Mesoporous silica shell alleviates cytotoxicity and inflammation induced by colloidal silica particles

Abstract

Core–shell mesoporous silica (MPS) materials have been proven to perform multiple simultaneous functions in biological systems and they demonstrate a vast potential for applications in the medical arena. Exploring such extensive potential requires a meticulous evaluation of their interactions with cells. The aim of this study is to investigate the influence of MPS-shells on the viability and activation of human THP-1 macrophages by comparing core–shell MPS with colloidal silica particles. In the present study we find core–shell MPS particles with a solid colloidal silica core and a thin MPS-shell deliver significantly less cytotoxicity than their nonporous counterparts and induce lower expression and release of the pro-inflammatory cytokines in macrophages. Moreover, core–shell MPS particles show no effect on the activation of mitogen-activated protein kinases (MAPKs), while colloidal silica particles do activate MAPKs under identical conditions.
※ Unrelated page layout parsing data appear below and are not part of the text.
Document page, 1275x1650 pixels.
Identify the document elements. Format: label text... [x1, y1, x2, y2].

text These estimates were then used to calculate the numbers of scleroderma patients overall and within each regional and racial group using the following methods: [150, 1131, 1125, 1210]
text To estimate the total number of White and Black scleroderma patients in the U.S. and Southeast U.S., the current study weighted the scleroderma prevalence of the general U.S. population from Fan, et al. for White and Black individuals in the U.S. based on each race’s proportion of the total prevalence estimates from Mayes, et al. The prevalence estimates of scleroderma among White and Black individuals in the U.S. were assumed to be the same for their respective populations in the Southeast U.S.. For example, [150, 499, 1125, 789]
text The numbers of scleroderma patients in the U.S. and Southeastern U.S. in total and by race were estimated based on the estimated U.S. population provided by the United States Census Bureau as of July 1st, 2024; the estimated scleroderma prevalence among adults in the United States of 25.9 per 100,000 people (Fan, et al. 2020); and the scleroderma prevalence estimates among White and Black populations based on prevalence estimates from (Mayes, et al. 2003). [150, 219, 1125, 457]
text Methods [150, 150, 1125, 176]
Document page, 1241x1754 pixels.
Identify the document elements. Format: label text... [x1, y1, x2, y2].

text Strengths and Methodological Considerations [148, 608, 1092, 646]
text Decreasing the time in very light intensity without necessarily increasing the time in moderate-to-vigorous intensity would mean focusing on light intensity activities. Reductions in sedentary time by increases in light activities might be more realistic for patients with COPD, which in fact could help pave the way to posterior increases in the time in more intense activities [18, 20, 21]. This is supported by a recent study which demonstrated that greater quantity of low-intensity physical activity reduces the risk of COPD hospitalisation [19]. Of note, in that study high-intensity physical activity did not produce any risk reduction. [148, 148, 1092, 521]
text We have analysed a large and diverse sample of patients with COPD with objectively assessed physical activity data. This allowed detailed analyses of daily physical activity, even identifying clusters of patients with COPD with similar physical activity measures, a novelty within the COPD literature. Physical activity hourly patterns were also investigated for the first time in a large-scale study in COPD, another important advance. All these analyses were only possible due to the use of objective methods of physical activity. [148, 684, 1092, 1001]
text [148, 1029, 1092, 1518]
The corona of core–shell MPS particles is composed of a greater amount and variety of proteins as compared with colloidal silica particles. The abundant protein composition of the corona may inhibit the cellular toxicity by masking surface silanol groups at the MPS-cellular interface. In conclusion, the MPS-shell significantly alleviates both cytotoxicity and immune responses induced by colloidal silica particles while greatly improving the biocompatibility of colloidal silica materials.